Weekend: I couldn’t take Stanley back to Bolton that Friday, that would have been madness trying to drive that distance and then home. Sunday was Ellis’s FIRST birthday and he was having a party and on Monday I was planning to go to Yorkshire to see Nan. To save petrol (£1.38 a litre), I decided to divert to Lancashire on my way to Yorkshire and drop Stan off. On Saturday morning I went to the allotments to water them and took Stanley. I have a chair at each of them and he was quite content sitting, smoking his pipe and watching as I spent around 1/2 an hour watering each. I picked some carrots, beetroot and potatoes at one and raspberries at the other, it was nice and sunny. Later that afternoon Sue and Sarah walked with Stan into town and I cleaned the pool. Charlotte came around in the evening to pick Sarah up, they were both helping out at the Rugby Club at a wedding. After drinking a bottle of beer, Stan had an early night. On Sunday I showed Stan his house on Google Earth , he was quite impressed as I projected it onto the big screen so that he could see it clearly, we had a little tour around his locality. In the afternoon we all went to Rothwell. Quite a few of the neighbours had been invited (with their children). Suraj was cooking on the BBQ, Lucas and the other children played in the tree-house, the adults sipped drinks and chatted and Ellis wasn’t sure as to what was happening but liked the attention. Stanley sat in the back garden watching the children play and chatted to Peter (our next door neighbour, who also had been invited with his wife Doreen). Stan managed to get through 4 bottles of beer and looked quite contented, though a little more unsteady than usual. Suraj made a the mistake of giving out some water pistols and Lucas and I had a battle. I got quite wet and Lucas got quite soaked. Pass the parcel, find the sweets, pin the tail on the donkey were played and ‘happy birthday’ was sung. Ellis looked unsure as to what was happening but obviously was enjoying himself. We left around 8pm.
Way back: Monday saw me drive Stan back home. I used the Satnav and it got me there without any fuss. I carried his things in for him, but he was tired and I left him making a cup of tea and looking forward to a doze on the settee. The journey over the moors was pleasant but too many lorries on a windy road. Nan was watching the cricket England v India when I arrived. We were stuffing then so we settled down and watched the game. Later we drove over to Ulley, we had a drink in the pub, had a lovely walk around the reservoir and finished the evening off with a chinese take-away.

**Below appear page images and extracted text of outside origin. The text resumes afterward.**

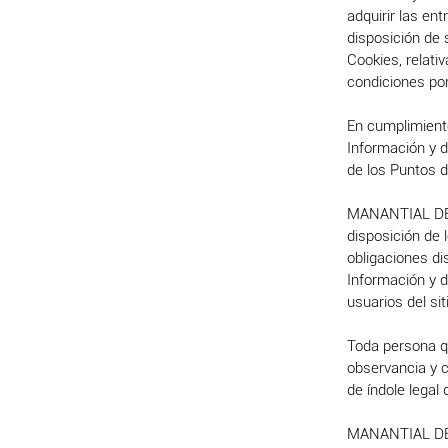
adquirir las en
disposición de 
Cookies, relati
condiciones por 
En cumplimiento
Información y d
de los Puntos 
MANANTIAL DE I
disposición de 
obligaciones di
Información y 
usuarios del si
Toda persona q
observancia y c
de índole legal 
MANANTIAL DE I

The following day I weeded the garden, trimmed the bushes, re-concreted the path, picked the beans and re-built the ramp into the shed for her batmobile. For lunch we went to Dinnington for a carvery. That evening I drove over to Roche Abbey and we had a walk along the river that runs through it. The cobnuts were dropping off the trees, though they tasted nice they weren’t very big ( it has been a dry year). On Wednesday I helped clean the kitchen and then did a few more jobs in the garden while Nan went up into the village to have her hair done. I met her there as I was buying tomato sausages and minty burgers from the butcher, we had a race back home. My 1.6 Fiat easily beat her 12v Ferrari. For lunch I drove over to the Red Lion at Firbeck and had the best steak and ale pie I have ever had (and I have had a lot!), the pastry was to die for and you could taste the beer in the meat. After dropping Nan off at home I then sett off back to Harborough.